Under the proposed legislation, individuals found manufacturing, selling, or distributing cultivated meat would face misdemeanor charges, with food establishments risking disciplinary actions and potential license suspensions for non-compliance.

The impetus for the ban comes amidst heightened scrutiny over the safety and viability of lab-grown meat, particularly as Microsoft co-founder Bill Gates champions significant investments into its development. While proponents of synthetic meat tout its potential as a sustainable and ethical alternative to traditional agriculture, concerns regarding its safety profile and long-term health implications have prompted Florida legislators to take decisive action.

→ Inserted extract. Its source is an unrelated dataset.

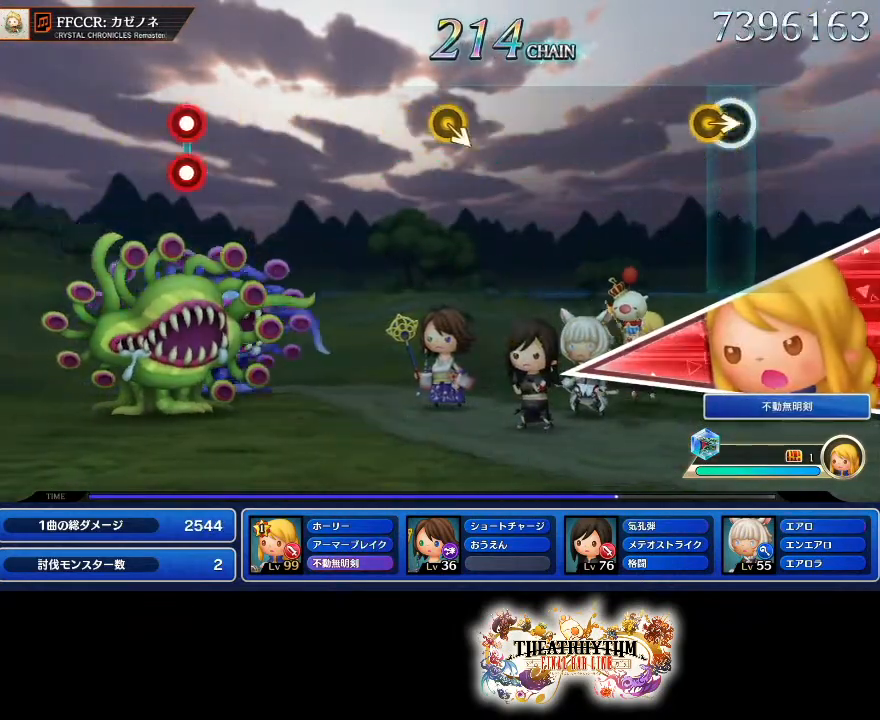
{"buttons": [], "left_stick": "center", "right_stick": "center", "events": [[67, "right_stick", "right"], [167, "right_stick", "center"]]}
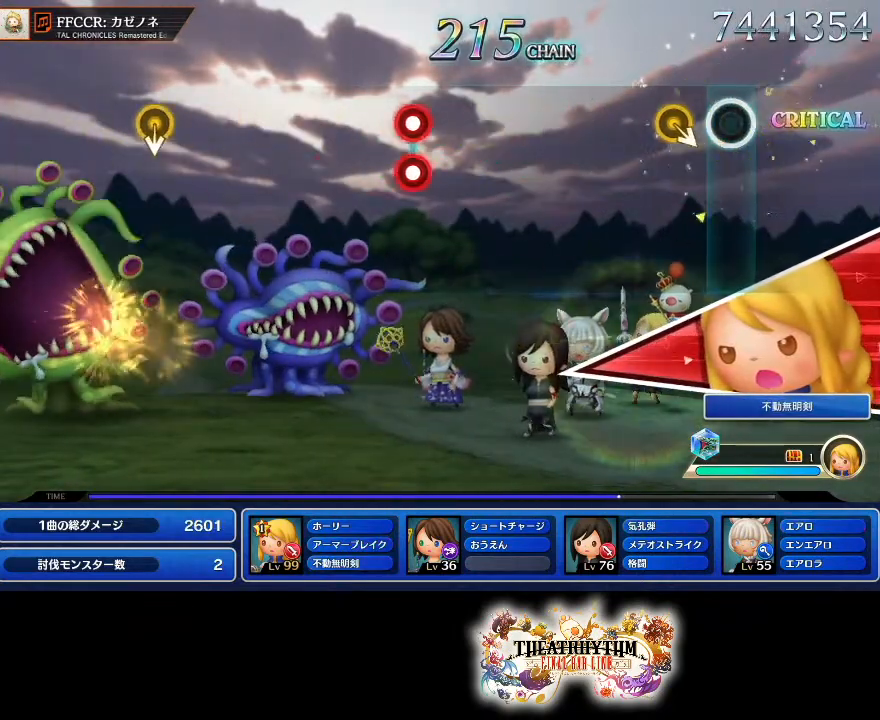
{"buttons": [], "left_stick": "center", "right_stick": "center", "events": []}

The bills, including the Senate counterpart SB 1084, have garnered support from conventional agricultural sectors while encountering opposition from researchers and investors invested in lab-grown meat technology. Critics contend that the U.S. Department of Agriculture (USDA) has already sanctioned the consumption of lab-grown meat, pointing to approvals granted to California-based companies like Upside Foods (formerly Memphis Meats) and Good Meat. Nevertheless, the Florida Cattlemen’s Association stands firmly behind the proposed ban, reflecting broader industry sentiments aligned with safeguarding traditional agricultural practices.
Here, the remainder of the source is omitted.